With great censure of the Stympsons' ill-breeding and discourtesy to her brother (which seemed to affect her far more than the direct injury to Harold), and strong disclaimers of belief in them, still my mother's old friend must inquire into the character of these young men and my position with regard to them. If she had been tender instead of inquisitorial, I should have answered far more freely, and most likely the air of defiance and defence into which she nettled me had a partisan look; but it was impossible not to remember that Miss Woolmer had always said that, however she might censure the scandal of the Stympsons, they only required to dish it up with sauce piquant to make her enjoy it heartily.

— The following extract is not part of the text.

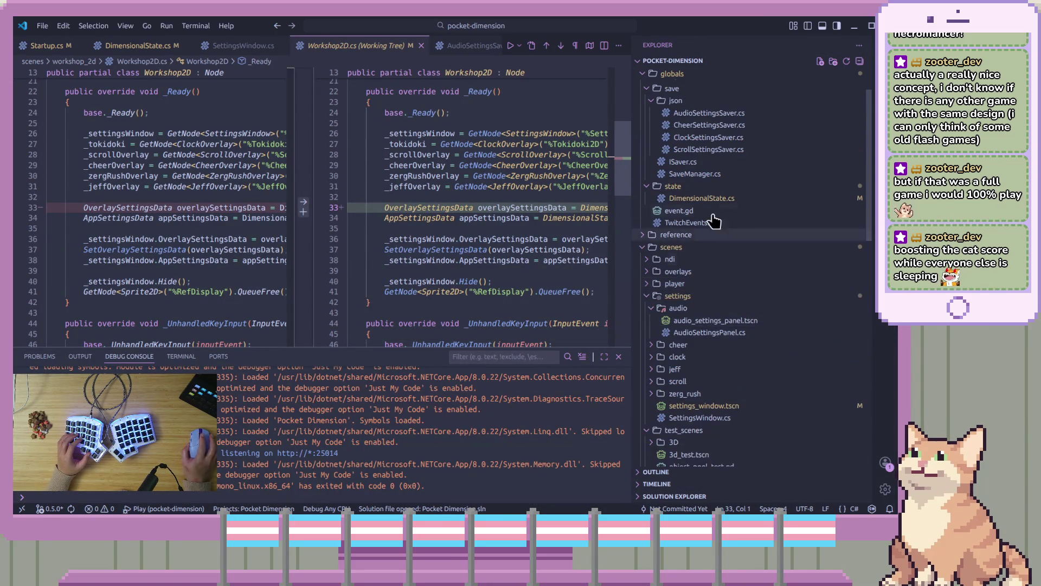
scroll(744, 268, "down", 8)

And really and truly it did seem as if there was nothing in the whole lives of those poor youths on which those women had not contrived to cast some horrid stain; working backwards from the dead men's bones in the pottery (Dermot had told her they used nothing but live men's bones), through imputations on Mr. George Yolland's character, and the cause of the catastrophe at the "Dragon's Head;" stories of my associating with all the low, undesirable friends they picked up at Mycening, or in the hunting-field; and as to the Australian part of the history, she would hardly mention to me all she had heard, even to have it confuted.

I was not sure how far she did believe my assurances, or thought me deceived, when I strenuously denied all evil intent from Harold towards his poor wife, and explained that he had merely driven over a precipice in the dark, and had a brain fever afterwards; all I could see was that, though not perfectly satisfied or convinced, she found that her brother would not allow the separation to be kept up, and therefore she resumed her favourite office of adviser. She examined me on the religious habits of my nephews and niece, impressing on me that it was for the sake of the latter that my presence at Arghouse was excusable; but insisting that it was incumbent on me to provide her with an elderly governess, both for her sake and my own. I was much afraid of having the governess at once thrust upon me; but, luckily, she did not happen to have one of a chaperon kind of age on her list, so she contented herself with much advice on what I was teaching Dora, so that perhaps I grew restive and was disposed to think it no concern of hers, nor did I tell her that much of the direction of Dora's lessons was with a view to Harold; but she could not have been wholly displeased, since she ended by telling me that mine was a vast opportunity, and that the propriety of my residence at Arghouse entirely depended on the influence I exerted, since any acquiescence in lax and irreligious habits would render my stay hurtful to all parties. She worried me into an inclination to drop all my poor little endeavours, since certainly to have tried to follow out all the details of her counsel would have alienated all three at once.